Don Stratton survived the sinking of the USS

Don Stratton survived the sinking of the USS Arizona during the Pearl Harbor attacks in 1941. Photo Credit: Story House Productions

THE DOCUMENTARIES “Pearl Harbor — USS Oklahoma: The Final Story” and “Pearl Harbor — Into the Arizona”

WHEN | WHERE Wednesday at 8 and 9 p.m. on WNET/13

GRADES A

WHAT IT’S ABOUT When the USS Oklahoma capsized on Dec. 7, 1941, after the attack on Pearl Harbor, hundreds of men — some believed still alive — were trapped below decks. Most of their remains would not be recovered until 1943, while almost all of those (429) would be unidentified. This hour includes the story of Bethany Glenn, who would achieve closure for her family when the remains of her grandfather were finally identified.

“Into the Arizona” is about a recent — and landmark — expedition into the USS Arizona, which was destroyed in Pearl Harbor when a bomb struck the powder magazine, killing 1,177 officers and crewmen. With the use of an ROV (remotely operated vehicle), the National Park Service and the Woods Hole Institute of Oceanography — seeking to determine the rate of decay in the inner hull — take viewers to parts of the submerged ship that have not been seen in 75 years.

MY SAY After three-quarters of a century, and countless TV retrospectives, there would appear to be nothing left to say about Pearl Harbor, and nothing left to see, either. This pair of films easily invalidate that fallacy. The first hour on the USS Oklahoma begins, “What happened on Dec. 7 is still being uncovered,” while the second hour is largely based on that which has been unseen. Together, these two make the case — a compelling one — that there will always be something left to say and see.

“The Final Story” is about a long absence. Ensign John C. England, 20, of Alhambra, California, is aboard the USS Oklahoma on the morning of Dec. 7, 1941. He has a wife and baby daughter stateside. Just four days before his 21st birthday, he will become one of 429 killed aboard the ship.

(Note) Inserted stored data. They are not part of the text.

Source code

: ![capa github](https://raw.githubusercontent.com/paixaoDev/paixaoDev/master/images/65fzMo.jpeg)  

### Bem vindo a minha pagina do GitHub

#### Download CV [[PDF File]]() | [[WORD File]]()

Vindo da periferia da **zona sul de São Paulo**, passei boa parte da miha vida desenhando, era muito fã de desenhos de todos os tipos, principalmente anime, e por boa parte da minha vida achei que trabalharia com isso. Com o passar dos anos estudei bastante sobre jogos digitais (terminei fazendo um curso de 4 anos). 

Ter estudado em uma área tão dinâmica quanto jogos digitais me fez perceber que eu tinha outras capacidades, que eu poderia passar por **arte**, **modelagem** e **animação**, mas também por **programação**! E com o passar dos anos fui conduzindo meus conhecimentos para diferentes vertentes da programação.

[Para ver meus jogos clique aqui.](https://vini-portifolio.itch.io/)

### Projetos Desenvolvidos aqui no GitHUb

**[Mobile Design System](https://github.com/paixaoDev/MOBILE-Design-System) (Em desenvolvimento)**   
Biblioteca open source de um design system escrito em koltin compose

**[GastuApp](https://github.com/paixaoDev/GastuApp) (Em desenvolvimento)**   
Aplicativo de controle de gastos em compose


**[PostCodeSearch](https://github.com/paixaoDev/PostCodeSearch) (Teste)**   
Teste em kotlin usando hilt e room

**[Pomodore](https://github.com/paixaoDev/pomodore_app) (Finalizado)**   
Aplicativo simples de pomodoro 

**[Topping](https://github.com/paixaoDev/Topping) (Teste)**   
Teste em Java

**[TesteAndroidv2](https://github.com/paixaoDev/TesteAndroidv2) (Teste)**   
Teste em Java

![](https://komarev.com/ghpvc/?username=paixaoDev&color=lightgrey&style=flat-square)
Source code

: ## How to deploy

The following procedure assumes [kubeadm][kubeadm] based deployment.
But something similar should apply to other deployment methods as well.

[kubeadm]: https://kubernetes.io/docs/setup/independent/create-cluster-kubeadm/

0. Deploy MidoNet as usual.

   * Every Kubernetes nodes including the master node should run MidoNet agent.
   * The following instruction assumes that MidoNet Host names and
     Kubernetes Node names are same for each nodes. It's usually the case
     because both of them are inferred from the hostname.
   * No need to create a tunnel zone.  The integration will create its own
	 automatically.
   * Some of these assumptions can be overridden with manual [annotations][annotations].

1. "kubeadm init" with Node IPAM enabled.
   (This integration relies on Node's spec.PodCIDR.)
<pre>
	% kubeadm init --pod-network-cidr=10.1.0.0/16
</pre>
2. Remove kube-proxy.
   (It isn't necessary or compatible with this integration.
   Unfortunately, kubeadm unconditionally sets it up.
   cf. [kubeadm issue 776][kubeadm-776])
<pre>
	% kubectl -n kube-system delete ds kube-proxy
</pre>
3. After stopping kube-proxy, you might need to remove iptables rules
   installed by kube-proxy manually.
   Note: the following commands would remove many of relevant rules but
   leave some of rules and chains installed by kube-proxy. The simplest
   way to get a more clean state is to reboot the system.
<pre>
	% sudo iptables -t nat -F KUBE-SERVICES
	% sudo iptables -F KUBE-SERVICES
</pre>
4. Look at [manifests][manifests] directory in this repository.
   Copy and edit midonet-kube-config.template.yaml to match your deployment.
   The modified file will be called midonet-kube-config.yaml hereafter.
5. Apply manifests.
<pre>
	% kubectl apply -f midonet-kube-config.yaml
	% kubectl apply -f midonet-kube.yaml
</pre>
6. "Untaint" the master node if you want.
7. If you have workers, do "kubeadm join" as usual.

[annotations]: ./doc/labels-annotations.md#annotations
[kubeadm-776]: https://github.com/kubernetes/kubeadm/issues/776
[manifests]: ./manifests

His tragedy is frozen in time, but a family is left to grope through the void of his loss until Aug. 13 of this year, when his remains are finally laid to rest next to his parents’ in Colorado Springs. “I’m happy to celebrate his life now [because] it seems like we’ve mourned him for so long,” says Glenn, the granddaughter he would never know but who would always know him.

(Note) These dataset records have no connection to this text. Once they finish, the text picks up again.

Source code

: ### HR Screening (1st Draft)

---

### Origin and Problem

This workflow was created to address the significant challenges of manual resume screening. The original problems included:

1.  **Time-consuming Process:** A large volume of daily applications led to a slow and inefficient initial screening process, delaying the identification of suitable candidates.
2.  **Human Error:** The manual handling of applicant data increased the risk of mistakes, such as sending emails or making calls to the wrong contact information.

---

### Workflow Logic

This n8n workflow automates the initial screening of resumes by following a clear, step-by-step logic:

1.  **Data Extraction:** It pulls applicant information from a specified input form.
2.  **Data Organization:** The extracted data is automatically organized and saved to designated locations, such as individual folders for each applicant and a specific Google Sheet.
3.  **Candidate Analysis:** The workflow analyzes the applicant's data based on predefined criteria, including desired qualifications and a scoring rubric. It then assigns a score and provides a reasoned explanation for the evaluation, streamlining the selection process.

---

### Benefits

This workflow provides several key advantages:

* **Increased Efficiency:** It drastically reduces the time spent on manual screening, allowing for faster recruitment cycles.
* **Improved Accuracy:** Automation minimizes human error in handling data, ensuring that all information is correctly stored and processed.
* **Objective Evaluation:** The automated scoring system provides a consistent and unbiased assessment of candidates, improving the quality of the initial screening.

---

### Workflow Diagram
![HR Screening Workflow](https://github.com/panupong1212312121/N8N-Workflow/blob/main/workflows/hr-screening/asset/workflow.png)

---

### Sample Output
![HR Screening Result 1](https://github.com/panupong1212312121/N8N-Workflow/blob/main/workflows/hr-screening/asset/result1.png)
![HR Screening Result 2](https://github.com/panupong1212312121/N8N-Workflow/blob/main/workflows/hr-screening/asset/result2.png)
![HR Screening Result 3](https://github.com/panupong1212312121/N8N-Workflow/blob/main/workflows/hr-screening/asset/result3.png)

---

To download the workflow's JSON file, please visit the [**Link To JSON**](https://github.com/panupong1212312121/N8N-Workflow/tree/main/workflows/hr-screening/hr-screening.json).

It’s a powerful story, as if it could be otherwise, but hardly the final story: There are still hundreds of unknown sailors from the USS Oklahoma buried at the National Memorial Cemetery of the Pacific.

“Into the Arizona” is a journey into a tomb. The ROV gropes its way through the darkness, kicking up silt, piercing the shadows. Human remains have long since disappeared. The ROV uncovers yet another void — a different kind from the one of “The Final Story.” There were people here, not so long ago — you don’t need an ROV or grainy footage to tell you that — but the upper decks have higher levels of oxygen, thus a higher rate of metal decomposition.

It’s only when the ROV descends farther into the ship that the eye begins to see what the imagination no longer tries to: An officer’s uniform, still on the hanger where it was neatly placed 75 years ago, is perfectly suspended in the still depths. An officer’s cap is placed on a table nearby.

BOTTOM LINE A pair of films about Dec. 7, 1941, binds one of the most important days in history to the present, through pictures, and emotions.